All experts emphasize that Corona is unfortunately not over yet. So political scientist Peter Filzmaier spoke with top Austrian health manager Katharina Reich and top infectious disease specialist Florian Thalhammer for the “Krone”.
Peter Filzmaier: Even without the corona pandemic, both of you would have plenty to do in your work as health managers and doctors. How much of your work time should you spend fighting the pandemic in a typical summer week?
Catherine Rich: Two-thirds on average, although this varies from week to week. Nothing works under a 60 hour work week.
Florian Thalhammer: At the start of the pandemic, 100 percent of my work was corona-related, now it’s 80 percent. But there are other priorities. In addition to the fourth vaccination, the focus is now on which medicines we may distribute and administer.
At the beginning of the year, it was discussed whether the government’s strategy was one of contagion. Are we infected now? Is there even an endless spiral of infection, because previous infections hardly protect against new infections?
thalhammer: That’s the wrong question…
Well…?
thalhammer: In the meantime, it doesn’t matter whether there is a search or not, or what we call it, because the herd immunity we initially hoped for does not exist anyway, and infections and corona waves will continue to come.

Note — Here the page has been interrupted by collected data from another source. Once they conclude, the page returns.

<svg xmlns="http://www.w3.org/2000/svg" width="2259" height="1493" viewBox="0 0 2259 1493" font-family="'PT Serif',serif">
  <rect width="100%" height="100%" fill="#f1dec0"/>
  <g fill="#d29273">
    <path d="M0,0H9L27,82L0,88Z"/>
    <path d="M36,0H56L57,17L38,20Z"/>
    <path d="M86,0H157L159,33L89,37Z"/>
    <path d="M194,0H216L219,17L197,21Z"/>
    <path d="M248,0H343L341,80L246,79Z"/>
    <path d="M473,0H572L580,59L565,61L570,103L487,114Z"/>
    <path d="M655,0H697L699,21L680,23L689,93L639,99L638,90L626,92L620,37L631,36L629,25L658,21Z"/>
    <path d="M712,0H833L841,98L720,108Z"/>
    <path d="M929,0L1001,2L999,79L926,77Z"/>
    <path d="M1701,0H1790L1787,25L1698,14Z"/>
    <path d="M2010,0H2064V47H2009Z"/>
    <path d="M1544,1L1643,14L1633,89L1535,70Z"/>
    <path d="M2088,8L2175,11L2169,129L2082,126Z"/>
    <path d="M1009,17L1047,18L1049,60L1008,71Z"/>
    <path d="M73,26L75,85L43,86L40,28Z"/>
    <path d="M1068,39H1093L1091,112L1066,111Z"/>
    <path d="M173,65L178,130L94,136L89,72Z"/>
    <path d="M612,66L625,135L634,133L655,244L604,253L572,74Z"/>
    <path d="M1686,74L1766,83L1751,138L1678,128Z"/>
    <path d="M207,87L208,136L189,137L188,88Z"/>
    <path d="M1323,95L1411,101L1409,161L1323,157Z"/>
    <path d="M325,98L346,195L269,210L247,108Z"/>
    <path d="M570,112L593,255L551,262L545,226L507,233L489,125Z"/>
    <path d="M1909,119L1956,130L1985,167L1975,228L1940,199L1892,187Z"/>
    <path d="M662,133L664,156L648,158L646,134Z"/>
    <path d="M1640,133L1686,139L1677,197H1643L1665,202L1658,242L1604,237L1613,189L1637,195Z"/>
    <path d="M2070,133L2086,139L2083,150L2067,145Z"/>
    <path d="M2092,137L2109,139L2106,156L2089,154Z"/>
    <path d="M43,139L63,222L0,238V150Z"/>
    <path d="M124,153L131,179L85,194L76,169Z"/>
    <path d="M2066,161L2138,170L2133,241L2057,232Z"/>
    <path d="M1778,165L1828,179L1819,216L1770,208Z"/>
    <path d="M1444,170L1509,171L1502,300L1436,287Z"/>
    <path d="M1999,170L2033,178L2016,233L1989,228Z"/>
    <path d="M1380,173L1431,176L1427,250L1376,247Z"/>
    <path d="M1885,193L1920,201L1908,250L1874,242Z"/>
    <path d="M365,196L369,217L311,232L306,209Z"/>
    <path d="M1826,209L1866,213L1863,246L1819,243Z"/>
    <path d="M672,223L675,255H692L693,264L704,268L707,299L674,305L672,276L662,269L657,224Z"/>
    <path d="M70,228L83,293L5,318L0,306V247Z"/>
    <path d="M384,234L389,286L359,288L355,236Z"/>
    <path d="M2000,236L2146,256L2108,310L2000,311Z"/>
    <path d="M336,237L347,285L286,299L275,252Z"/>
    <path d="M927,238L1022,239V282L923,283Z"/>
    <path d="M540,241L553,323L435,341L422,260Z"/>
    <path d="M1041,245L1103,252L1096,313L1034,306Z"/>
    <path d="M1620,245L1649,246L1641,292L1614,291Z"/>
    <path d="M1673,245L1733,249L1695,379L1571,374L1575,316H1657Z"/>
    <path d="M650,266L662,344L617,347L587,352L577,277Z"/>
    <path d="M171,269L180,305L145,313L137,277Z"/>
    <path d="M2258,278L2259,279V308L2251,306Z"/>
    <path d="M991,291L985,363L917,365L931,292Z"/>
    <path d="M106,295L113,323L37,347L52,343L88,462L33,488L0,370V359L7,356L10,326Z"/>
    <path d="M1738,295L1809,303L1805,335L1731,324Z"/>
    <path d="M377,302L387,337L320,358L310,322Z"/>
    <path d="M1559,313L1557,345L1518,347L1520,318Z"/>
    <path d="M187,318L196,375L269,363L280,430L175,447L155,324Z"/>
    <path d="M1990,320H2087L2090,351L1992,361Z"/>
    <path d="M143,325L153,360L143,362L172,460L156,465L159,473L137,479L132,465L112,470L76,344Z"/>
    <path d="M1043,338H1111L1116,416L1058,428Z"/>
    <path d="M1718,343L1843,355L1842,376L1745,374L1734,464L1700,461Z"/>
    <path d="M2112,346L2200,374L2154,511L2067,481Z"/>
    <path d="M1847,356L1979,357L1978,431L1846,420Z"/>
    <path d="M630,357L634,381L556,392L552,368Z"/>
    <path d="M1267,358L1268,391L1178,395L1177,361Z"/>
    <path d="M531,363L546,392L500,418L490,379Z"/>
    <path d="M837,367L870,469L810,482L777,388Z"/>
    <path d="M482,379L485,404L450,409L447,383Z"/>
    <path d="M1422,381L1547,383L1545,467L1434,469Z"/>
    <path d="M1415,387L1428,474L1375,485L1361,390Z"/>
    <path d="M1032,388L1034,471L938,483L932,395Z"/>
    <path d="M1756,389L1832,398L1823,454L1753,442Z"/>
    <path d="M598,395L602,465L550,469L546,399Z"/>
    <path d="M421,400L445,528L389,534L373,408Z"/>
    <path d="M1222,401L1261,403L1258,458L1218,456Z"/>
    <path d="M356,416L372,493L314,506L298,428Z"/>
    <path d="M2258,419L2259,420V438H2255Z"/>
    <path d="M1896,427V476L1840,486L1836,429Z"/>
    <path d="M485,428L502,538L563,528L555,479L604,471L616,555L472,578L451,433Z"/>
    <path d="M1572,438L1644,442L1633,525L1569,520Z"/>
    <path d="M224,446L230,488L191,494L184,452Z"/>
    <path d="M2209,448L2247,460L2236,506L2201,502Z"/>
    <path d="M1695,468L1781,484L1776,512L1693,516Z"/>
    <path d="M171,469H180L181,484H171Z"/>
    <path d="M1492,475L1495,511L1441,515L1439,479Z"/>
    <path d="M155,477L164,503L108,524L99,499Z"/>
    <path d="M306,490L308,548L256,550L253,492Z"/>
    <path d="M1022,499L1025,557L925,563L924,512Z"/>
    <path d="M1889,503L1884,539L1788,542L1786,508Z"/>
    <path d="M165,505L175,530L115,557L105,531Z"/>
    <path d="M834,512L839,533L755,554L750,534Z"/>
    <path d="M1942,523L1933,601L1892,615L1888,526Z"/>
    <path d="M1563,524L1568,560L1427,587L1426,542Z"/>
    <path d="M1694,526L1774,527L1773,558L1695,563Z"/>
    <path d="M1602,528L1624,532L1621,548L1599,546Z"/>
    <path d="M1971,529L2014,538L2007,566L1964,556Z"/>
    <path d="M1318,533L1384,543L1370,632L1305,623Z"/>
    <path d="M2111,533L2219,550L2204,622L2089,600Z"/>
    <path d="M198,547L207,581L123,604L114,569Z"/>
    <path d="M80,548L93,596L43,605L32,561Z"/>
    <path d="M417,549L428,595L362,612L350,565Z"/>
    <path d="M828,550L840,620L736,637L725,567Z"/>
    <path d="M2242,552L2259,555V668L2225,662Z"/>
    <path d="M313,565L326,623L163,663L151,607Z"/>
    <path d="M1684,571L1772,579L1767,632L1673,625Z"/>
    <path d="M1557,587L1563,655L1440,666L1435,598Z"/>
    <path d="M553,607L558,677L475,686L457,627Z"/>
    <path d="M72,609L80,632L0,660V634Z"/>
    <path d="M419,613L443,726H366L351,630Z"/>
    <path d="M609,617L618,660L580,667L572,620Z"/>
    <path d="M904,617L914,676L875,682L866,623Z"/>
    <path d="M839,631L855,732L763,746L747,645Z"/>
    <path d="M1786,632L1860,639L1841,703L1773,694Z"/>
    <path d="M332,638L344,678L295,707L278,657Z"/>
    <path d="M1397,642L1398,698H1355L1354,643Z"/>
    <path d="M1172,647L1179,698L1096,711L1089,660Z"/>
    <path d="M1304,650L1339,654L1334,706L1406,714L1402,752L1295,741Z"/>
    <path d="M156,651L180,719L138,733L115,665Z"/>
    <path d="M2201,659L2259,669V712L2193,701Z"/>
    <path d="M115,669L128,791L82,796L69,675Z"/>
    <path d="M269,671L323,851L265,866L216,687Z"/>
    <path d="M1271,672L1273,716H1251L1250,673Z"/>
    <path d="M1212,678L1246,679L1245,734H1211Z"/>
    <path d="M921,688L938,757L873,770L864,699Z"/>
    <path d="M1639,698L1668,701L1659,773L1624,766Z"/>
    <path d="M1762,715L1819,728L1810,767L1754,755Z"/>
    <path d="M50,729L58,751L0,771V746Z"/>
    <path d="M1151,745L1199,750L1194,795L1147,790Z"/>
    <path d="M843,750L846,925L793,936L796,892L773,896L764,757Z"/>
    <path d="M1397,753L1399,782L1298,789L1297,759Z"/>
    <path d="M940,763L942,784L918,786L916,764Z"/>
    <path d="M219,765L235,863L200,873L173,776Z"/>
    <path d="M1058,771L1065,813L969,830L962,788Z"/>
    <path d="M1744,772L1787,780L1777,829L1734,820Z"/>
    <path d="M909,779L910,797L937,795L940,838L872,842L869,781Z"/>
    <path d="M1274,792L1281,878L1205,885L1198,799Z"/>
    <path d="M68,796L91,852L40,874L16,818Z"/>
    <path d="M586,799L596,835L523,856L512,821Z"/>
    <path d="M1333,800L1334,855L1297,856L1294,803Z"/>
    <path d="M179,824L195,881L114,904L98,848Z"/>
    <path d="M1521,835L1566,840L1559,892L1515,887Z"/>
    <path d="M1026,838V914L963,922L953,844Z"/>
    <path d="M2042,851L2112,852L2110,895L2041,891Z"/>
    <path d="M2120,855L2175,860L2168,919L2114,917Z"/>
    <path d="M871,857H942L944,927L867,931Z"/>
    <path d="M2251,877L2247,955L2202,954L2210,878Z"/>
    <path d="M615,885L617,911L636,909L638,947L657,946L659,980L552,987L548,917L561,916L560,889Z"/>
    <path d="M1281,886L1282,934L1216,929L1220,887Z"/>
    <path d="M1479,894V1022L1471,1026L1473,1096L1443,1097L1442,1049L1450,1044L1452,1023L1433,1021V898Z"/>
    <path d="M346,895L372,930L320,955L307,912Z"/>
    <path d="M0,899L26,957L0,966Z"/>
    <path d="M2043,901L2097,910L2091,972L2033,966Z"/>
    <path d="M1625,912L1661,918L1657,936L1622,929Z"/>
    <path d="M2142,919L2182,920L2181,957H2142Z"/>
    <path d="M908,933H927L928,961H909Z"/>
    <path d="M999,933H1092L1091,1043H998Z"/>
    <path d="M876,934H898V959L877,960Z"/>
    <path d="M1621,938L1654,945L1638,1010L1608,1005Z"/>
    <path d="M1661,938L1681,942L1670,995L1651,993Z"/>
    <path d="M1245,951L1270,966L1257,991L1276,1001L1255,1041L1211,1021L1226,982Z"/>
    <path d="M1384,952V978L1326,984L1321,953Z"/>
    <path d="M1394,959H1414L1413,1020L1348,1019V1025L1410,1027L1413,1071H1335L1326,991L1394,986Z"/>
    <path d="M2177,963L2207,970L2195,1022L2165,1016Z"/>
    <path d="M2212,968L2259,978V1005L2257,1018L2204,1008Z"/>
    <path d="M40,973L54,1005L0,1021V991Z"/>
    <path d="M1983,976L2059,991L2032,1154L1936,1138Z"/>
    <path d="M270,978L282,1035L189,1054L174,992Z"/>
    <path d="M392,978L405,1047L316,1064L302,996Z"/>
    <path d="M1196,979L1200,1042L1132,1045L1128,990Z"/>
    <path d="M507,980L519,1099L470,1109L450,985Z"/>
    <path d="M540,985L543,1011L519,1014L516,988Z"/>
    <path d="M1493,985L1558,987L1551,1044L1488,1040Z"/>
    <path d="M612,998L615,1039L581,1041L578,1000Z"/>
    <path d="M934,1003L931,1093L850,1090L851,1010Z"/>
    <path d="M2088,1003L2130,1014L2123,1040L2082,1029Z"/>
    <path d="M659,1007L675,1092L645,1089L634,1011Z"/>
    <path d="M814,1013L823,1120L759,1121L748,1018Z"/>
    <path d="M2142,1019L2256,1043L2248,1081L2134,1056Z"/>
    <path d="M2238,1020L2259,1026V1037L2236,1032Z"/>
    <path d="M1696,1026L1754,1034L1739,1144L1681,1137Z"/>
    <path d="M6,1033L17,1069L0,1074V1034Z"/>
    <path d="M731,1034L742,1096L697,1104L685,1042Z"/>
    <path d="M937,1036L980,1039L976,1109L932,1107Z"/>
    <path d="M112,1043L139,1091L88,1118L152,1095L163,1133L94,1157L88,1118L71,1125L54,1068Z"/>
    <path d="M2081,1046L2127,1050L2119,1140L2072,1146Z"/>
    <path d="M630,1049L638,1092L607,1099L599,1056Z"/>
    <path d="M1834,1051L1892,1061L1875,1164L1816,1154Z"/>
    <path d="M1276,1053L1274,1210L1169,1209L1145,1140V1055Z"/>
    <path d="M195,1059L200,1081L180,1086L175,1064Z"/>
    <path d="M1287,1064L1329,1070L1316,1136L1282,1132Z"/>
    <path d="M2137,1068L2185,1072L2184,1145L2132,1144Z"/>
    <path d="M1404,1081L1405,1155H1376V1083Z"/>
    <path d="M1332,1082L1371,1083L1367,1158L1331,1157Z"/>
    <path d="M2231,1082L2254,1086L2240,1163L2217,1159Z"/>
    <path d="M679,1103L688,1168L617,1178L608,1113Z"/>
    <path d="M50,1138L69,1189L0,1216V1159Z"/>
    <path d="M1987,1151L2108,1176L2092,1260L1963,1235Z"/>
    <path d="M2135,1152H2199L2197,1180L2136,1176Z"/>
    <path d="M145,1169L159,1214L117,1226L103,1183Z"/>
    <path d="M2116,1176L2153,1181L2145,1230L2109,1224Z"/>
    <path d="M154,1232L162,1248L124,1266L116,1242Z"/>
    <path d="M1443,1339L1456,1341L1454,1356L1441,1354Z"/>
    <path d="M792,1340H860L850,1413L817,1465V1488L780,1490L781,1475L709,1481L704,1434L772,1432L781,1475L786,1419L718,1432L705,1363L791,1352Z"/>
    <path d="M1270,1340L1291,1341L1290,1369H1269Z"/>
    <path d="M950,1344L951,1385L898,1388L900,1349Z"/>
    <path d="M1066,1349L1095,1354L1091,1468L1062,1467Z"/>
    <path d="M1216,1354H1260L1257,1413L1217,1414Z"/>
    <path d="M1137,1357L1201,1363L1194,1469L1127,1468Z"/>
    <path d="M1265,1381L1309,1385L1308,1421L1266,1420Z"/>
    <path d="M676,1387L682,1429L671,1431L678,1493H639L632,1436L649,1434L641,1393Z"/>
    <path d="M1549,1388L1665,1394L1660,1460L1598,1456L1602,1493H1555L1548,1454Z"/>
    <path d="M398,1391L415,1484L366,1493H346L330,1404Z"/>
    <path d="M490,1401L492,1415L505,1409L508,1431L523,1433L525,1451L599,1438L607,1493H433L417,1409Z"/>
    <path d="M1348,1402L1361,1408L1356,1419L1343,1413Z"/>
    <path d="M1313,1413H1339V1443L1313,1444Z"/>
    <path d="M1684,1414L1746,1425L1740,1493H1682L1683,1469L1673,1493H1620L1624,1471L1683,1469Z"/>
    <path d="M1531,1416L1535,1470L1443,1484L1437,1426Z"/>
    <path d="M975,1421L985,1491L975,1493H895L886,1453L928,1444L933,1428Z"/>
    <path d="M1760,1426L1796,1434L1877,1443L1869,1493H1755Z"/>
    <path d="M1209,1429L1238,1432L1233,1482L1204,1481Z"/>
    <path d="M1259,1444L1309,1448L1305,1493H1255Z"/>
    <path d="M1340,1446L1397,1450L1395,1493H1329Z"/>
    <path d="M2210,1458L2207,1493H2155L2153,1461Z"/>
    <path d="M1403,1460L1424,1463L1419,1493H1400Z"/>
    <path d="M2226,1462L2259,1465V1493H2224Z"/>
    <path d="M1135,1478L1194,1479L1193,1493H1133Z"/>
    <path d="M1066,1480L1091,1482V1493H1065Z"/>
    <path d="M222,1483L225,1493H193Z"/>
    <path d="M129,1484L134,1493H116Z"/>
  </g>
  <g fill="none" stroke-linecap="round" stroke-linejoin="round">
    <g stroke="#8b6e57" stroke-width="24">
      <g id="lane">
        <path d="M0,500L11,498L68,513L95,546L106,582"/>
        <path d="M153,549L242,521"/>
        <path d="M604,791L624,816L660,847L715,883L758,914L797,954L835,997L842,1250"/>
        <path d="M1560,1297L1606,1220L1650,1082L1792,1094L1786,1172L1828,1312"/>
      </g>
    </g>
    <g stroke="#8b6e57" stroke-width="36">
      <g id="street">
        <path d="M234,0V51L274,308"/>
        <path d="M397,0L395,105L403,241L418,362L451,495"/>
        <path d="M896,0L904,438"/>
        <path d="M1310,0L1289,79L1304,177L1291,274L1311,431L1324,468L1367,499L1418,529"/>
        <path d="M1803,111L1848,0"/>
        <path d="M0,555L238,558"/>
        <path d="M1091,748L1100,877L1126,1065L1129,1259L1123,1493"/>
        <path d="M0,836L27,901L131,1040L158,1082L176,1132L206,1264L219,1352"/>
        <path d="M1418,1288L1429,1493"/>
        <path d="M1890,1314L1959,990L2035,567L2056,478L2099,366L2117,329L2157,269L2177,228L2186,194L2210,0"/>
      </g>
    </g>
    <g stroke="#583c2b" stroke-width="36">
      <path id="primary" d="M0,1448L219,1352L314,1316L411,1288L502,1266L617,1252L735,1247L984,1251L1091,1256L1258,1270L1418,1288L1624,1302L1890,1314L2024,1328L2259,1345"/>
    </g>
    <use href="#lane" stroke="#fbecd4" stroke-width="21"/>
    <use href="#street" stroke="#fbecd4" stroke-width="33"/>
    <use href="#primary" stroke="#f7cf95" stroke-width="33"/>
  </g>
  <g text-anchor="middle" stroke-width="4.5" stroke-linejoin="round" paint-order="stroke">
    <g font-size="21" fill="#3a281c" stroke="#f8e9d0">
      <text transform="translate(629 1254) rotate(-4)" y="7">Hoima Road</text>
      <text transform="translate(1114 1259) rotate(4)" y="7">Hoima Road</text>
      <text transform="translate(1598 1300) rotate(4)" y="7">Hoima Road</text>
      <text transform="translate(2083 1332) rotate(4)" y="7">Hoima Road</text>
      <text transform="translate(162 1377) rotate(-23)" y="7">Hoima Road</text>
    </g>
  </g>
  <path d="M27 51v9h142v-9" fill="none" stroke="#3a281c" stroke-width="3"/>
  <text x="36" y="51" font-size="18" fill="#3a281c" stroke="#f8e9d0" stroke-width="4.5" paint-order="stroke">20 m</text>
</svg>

The consideration for fewer measures was that the milder disease course of the omicron variants would not overload the health care system and the number of sick and dead would be responsible. Are you satisfied with the interim results of this year’s strategy?
Empire: All in all, yes. Because we have managed to strike a balance between how much we have to protect the population and how much we can impose – also legal – restrictions on freedom. Looking back, I think we took the right steps. But of course I am still not satisfied that we still have a pandemic and that people are dying from it.
Even if the comparison is unfair: Sweden, like all other countries, once refused to give a figure as a target for fewer road deaths. Because the goal should always be zero kills, even if you never get there.
Empire: Yes, that’s exactly what I mean.
But in the internal deliberations of the many committees you are a member of, isn’t there a number as a guideline for how many corona deaths are justifiable?
Empire: no, there is no such number. How should this work? We know that deaths are caused by different things and combinations of diseases. Should we just count how many healthy people die, or how many elderly people? That would be incomprehensible.
Mr Thalhammer, another indicator is the overtime in the hospitals, can you handle that in the hospital?
thalhammer: Yes. Much better than last year. By the way, a discussion about the dead is really pointless. Now there are vaccinations and medicines. If the individual patient refuses both, he must accept his possible death. The state is no longer responsible as long as the infection rates don’t endanger our whole lives. They don’t currently.
Politicians usually fail to give clear answers or even simply say yes or no. So I’ll try you. Should the quarantine obligation be abolished in the event of a corona infection? Yes or no?
Empire: It has to be re-evaluated over and over again, and that’s exactly what happens.
thalhammer: no No lifting of the isolation, but those who receive appropriate therapy may leave earlier. However, for this I need an appropriate diagnosis and timely intake of medication. Unfortunately that doesn’t work.
Where are we with the medicines and therapies against Corona?
thalhammer: In theory we are very well positioned. We have two drugs: Paxlovid and Lagevrio. Our problem is that both the patients and the doctors prescribing the drugs need to know this. That’s exactly what doesn’t work. It is completely wrong for a doctor to say to the infected person: “You are not sick enough yet!”. We finally need to use these therapies early and more.
Empire: Yes, we need to get out of inertia. Those patients who need a corona medicine should simply get it faster. On the road to taking medication, the doctor’s consultation and prescription should only be the last step for something that is already in your head anyway. The information must be done in advance.
thalhammer: I do not agree. The problem is less ignorant patients than unfortunately misinformed doctors and pharmacists. Despite our training efforts, too many people know too little, some even contradict a prescription I wrote as an infectiologist. But the positive test result should be enough to get the drug into the pharmacy, where an explanation must also be given. Only against the medical association is up in arms.
Is it about money and competence?
thalhammer: Only for the money lacks the skills.
I meant competence in the sense of competence, not expertise. But do you both agree that medication should be taken as soon as possible, i.e. in the event of an infection, preferably immediately with a positive test result?
thalhammer: Correct. With symptoms and the presence of a positive antigen test – the result comes very quickly – the drug should be taken immediately. Not just after a PCR test, which is not easily available everywhere.
If the vaccination campaign ultimately failed, don’t we need a drug education campaign?
Empire: Yes, and as far as I know this is also being worked out in parallel with a new vaccination campaign.
You will read the second part of the conversation, in particular about the approaching end of the quarantine for infected people, in the “Krone” next Sunday.
Source: Krone

I’m an experienced news author and editor based in New York City. I specialize in covering healthcare news stories for Today Times Live, helping to keep readers informed on the latest developments related to the industry. I have a deep understanding of medical topics, including emerging treatments and drugs, the changing laws that regulate healthcare providers, and other matters that affect public health.